TASK REQUIREMENTS:
Scan the records for lines with the word "JONES", and copy every such line.

(Stored data)
┄┄┄┄┄┄┄┄┄┄

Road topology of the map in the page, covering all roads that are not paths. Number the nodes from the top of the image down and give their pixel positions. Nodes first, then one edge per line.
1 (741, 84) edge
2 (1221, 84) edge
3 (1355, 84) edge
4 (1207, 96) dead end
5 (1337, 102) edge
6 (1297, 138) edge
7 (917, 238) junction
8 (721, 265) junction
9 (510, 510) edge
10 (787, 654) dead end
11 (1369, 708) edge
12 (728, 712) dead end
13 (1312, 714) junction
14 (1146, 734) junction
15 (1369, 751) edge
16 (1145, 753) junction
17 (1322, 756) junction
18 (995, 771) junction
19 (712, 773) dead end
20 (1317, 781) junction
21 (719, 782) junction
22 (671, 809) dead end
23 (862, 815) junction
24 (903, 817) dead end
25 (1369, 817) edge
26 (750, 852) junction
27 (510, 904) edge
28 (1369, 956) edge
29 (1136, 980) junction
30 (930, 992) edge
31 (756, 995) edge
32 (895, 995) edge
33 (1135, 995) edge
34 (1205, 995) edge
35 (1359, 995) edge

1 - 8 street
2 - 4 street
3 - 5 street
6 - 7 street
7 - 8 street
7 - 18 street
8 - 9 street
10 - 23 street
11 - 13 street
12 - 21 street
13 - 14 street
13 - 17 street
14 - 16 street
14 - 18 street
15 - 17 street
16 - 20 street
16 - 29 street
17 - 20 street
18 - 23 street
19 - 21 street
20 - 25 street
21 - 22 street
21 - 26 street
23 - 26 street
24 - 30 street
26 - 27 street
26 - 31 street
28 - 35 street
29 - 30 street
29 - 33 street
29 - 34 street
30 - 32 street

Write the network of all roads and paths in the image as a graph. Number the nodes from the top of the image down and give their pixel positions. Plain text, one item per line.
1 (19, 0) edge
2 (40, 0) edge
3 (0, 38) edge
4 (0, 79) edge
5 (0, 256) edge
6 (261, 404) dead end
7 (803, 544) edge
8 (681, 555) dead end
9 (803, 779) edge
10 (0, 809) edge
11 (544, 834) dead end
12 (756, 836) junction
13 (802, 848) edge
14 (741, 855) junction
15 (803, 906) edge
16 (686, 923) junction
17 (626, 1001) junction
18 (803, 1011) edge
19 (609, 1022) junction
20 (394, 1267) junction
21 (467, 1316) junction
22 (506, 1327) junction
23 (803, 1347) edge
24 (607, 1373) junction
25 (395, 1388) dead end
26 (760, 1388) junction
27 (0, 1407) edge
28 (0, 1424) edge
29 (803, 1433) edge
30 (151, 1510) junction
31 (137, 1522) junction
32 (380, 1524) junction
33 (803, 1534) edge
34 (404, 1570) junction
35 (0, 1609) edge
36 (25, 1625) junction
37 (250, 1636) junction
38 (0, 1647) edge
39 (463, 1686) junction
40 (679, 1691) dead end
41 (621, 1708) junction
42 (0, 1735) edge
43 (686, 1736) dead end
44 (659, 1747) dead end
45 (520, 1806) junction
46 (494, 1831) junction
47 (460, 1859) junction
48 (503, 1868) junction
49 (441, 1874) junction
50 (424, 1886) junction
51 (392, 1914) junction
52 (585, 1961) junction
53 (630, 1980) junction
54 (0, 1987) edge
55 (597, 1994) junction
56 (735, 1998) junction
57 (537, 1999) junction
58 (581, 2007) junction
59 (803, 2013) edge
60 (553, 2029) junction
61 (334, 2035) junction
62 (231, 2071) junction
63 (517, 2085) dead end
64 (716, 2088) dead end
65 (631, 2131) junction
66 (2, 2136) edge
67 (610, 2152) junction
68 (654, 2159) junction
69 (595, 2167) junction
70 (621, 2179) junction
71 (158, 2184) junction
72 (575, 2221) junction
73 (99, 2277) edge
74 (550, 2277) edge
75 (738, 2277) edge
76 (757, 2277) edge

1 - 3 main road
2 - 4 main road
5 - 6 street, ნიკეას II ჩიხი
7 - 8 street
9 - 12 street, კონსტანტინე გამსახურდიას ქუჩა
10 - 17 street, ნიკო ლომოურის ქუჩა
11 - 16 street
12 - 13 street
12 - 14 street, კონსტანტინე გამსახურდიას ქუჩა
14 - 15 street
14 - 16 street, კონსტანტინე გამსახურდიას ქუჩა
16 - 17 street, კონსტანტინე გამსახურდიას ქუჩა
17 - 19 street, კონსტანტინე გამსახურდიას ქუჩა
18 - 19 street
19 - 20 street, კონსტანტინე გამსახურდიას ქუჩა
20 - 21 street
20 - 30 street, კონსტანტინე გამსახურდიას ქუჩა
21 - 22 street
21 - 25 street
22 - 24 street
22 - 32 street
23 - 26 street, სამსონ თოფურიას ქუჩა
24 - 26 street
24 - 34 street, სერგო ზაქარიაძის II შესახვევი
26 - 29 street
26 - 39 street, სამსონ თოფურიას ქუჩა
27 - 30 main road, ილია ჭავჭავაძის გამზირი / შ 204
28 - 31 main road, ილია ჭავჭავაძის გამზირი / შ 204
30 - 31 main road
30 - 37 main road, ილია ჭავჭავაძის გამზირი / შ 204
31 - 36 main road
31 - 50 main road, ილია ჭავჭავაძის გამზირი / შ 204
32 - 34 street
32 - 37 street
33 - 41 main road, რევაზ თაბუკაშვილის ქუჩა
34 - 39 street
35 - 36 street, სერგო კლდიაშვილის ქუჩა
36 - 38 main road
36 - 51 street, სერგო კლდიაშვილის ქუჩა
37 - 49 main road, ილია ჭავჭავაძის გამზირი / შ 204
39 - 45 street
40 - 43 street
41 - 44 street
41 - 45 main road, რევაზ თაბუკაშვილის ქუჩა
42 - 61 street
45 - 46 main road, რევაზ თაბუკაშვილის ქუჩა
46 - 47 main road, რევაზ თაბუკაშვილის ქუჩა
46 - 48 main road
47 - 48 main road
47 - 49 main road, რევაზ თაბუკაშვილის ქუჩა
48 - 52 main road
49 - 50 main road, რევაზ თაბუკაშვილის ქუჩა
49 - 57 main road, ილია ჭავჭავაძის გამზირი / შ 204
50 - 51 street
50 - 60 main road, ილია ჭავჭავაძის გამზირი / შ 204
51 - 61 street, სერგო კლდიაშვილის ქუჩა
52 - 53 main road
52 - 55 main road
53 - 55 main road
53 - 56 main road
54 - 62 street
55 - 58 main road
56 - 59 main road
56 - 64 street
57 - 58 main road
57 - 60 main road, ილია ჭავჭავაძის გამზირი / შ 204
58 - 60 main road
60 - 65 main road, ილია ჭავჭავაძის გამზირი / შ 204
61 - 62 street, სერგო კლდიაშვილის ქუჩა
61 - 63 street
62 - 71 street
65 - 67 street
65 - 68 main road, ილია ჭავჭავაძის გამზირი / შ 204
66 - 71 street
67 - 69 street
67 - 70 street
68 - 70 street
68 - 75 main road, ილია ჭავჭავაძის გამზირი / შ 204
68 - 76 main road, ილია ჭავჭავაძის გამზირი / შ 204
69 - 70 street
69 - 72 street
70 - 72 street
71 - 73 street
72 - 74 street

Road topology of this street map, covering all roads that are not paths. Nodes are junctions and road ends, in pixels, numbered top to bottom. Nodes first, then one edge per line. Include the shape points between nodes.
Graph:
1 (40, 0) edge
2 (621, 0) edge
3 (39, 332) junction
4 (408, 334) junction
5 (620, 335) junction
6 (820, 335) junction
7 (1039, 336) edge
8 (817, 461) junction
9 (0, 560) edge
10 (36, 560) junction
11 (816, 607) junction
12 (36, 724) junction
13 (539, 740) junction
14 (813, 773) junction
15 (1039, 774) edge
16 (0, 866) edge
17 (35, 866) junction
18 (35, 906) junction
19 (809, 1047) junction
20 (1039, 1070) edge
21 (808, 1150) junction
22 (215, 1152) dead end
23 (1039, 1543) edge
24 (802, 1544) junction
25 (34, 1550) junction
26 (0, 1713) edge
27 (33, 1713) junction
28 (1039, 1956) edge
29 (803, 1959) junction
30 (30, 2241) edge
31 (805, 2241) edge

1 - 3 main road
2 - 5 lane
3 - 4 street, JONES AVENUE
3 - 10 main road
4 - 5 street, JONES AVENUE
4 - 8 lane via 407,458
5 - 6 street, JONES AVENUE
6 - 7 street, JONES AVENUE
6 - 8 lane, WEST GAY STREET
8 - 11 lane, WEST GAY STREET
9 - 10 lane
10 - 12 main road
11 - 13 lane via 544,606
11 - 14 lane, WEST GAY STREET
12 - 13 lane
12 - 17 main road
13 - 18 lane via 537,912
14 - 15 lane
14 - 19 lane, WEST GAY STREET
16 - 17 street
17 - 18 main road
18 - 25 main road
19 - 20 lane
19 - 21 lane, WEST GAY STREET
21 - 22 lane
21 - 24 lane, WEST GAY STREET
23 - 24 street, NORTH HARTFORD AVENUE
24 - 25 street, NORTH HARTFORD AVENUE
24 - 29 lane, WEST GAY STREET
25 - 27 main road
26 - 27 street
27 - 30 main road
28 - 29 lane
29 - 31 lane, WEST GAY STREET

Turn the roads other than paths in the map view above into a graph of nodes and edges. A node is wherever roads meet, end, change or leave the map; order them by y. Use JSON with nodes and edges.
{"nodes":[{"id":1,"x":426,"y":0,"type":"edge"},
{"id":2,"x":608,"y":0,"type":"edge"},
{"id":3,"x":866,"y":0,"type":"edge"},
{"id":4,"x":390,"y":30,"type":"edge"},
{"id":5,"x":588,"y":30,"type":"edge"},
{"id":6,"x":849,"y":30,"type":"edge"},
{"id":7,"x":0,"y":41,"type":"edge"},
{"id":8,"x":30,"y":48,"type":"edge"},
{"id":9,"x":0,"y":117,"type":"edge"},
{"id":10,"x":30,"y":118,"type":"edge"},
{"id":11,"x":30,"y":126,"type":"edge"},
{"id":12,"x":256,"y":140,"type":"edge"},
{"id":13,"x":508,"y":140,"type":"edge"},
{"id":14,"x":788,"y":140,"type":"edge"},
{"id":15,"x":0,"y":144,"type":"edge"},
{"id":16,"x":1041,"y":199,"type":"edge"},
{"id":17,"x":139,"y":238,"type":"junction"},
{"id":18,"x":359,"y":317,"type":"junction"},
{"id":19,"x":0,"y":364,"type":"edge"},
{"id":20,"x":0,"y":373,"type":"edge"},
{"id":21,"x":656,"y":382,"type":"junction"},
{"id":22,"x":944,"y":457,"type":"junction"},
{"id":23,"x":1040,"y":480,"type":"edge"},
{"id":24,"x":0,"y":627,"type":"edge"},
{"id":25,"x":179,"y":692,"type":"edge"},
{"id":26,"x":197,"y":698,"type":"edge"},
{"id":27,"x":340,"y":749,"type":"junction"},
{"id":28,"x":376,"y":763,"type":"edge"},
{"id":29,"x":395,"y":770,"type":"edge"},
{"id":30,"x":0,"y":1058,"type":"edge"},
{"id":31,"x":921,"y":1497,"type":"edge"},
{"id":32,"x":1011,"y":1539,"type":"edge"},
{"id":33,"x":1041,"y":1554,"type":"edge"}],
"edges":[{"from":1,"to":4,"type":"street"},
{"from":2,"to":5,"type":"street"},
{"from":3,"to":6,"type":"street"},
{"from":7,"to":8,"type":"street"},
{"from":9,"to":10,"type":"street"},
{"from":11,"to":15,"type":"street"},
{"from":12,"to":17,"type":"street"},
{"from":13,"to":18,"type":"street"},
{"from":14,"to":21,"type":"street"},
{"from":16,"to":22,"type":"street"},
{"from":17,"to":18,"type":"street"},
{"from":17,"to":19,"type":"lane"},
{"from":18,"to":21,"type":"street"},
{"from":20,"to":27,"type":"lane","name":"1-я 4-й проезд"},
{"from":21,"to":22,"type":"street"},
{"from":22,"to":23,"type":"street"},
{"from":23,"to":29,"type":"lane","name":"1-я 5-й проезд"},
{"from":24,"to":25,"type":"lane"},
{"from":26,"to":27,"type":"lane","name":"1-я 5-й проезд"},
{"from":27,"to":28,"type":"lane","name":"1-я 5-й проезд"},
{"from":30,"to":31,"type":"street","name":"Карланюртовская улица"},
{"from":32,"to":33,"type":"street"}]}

┄┄┄┄┄┄┄┄┄┄

WRITTEN REPLY:
3 - 4 street, JONES AVENUE
4 - 5 street, JONES AVENUE
5 - 6 street, JONES AVENUE
6 - 7 street, JONES AVENUE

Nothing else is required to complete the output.